The difficult balance between user privacy and platform transparency
Social media poses what Aral calls a “transparency paradox.” Researchers and the public have the right to know how social media platforms are accessing and using consumer data. But there’s also a need to protect user privacy and security.

Algorithmic transparency that lets researchers examine peer-to-peer information sharing without sharing personal information would lead to greater understanding about malicious use and how to prevent it, said Kate Starbird, an associate professor at the University of Washington. Some platforms are already more transparent than others. “We’re able to review data patterns on Twitter because their data is public,” she said. “Facebook and YouTube do not readily share data and we can’t study them very well.”

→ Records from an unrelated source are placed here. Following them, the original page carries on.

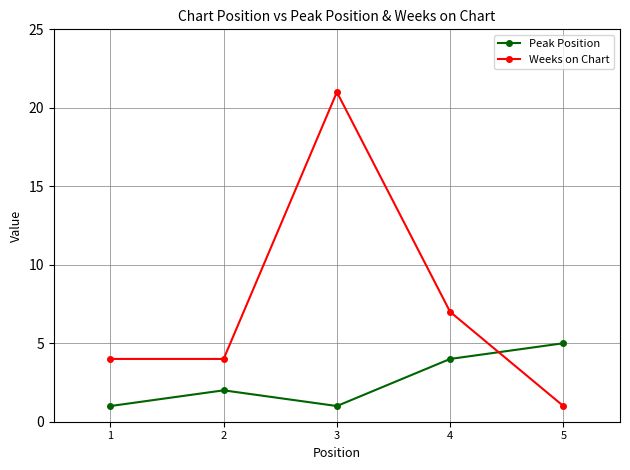

What is the value of the Weeks on Chart point at the 4th from the left?

7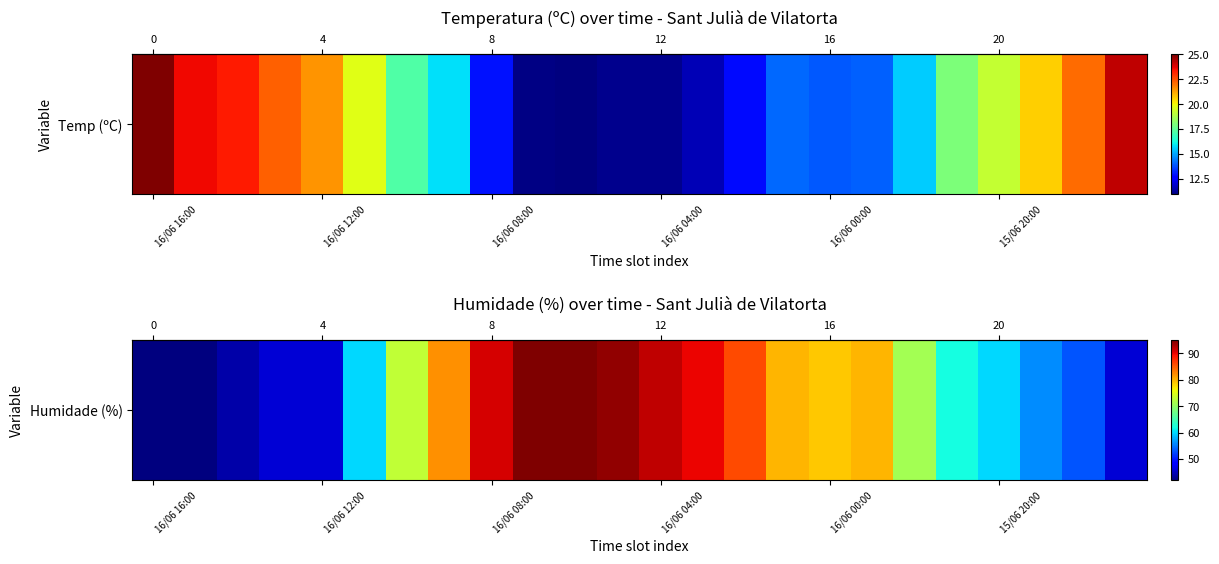

The chart shows a value of 70 at 16/06 16:00. True or false?

False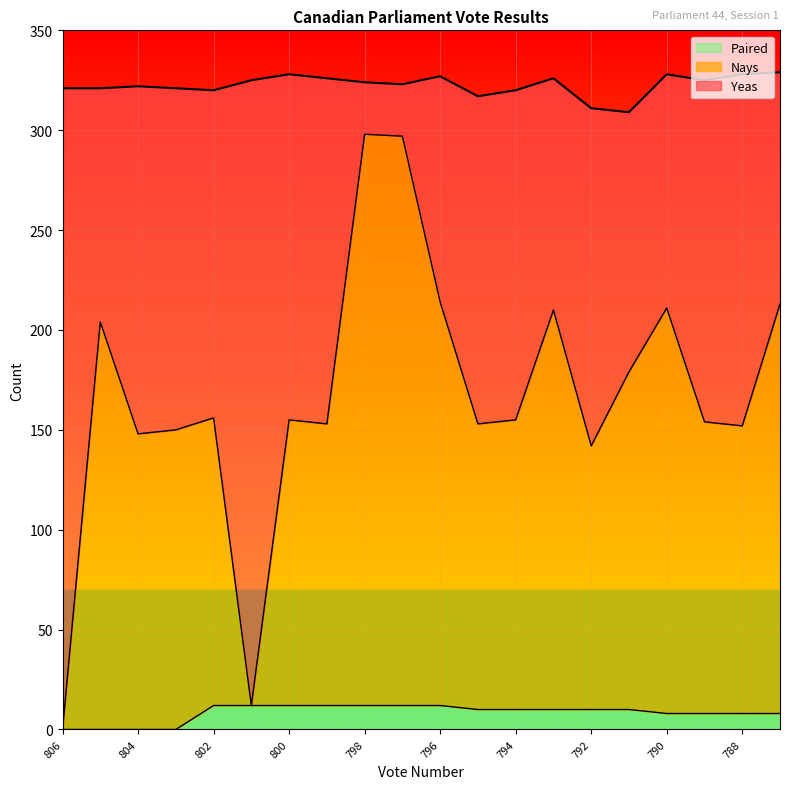

What is the total value across all series at 806?

321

Lack of regulation for social media companies
Nick Clegg, vice president of global affairs at Facebook, said he agreed that independent oversight is a necessity.“We’re way beyond the stale debate of whether we need new rules of the road,” Clegg said during a discussion with Aral. Clegg also noted that if different areas of the world regulate social media differently, it could balkanize the internet. The U.S. and European Union need to work together, he said, and bring India into the fold.

Lack of competition
Competition is a big incentive for companies to change behavior, Aral noted, but there is market concentration in the social economy with Facebook, Twitter, and Google.

“We’re dealing with an array of issues, including concentration that is choking off innovation, harming advertisers and small businesses, and leading to less competition for quality and privacy,” said Zephyr Teachout, an assistant professor of law at Fordham Law School.

The European Union is considering the Digital Markets Act, which would address anti-competitive practices and dictate corporate responsibility for non-compliance. This might be a model for other areas.

Algorithms contribute to bias, racism, and polarization
Social media and search engines have become the main way people organize and access information, said Safiya Noble, co-founder of the Center for Critical Internet Inquiry at UCLA. But companies that run them are guided by profit, and not things like democracy or human rights, she noted, and sometimes the most popular, profitable speech promotes racism, misinformation, and polarization.

Part of the problem is frictionless systems that allow users to easily retweet and share this kind of information, saidRenée Richardson Gosline, a principal research scientist at MIT Sloan. Introducing friction by slowing online interactions and giving users the chance to think before sharing information is one solution, she said.

Social media business models don’t always serve users
Social media business models are built on the attention economy, in which platforms sell users’ attention for advertising. But what gets attention isn’t always good for users, or society. Revising business models away from the attention economy could help.

Subscription-based models, which aren’t tied to adverting, are an alternative, said Scott Galloway, an adjunct professor of marketing at New York University, though he noted that there is a danger if the best, fact-checked information is available only behind a paywall.

The line between free speech and harmful speech is sometimes unclear
Section 230 of the Communications Decency Act provides websites with immunity from third-party content. It needs to be reformed to make platforms more liable for the content they publish, said Richard Stengel, a former undersecretary of state for Public Affairs and Public Diplomacy and former managing editor of Time magazine. “Regulations have to incentivize platforms to take responsibility for illegal content just as Time magazine was,” he said, noting that platforms are currently in a gray area when it comes to regulating content.

Renée Diresta, research manager at the Stanford Internet Observatory, said policy should also differentiate between free speech and free reach. The right to free speech doesn’t extend to a right to have that speech amplified by algorithms.

“There’s always been this division between your right to speak and your right to have a megaphone that reaches hundreds of millions of people,” she said.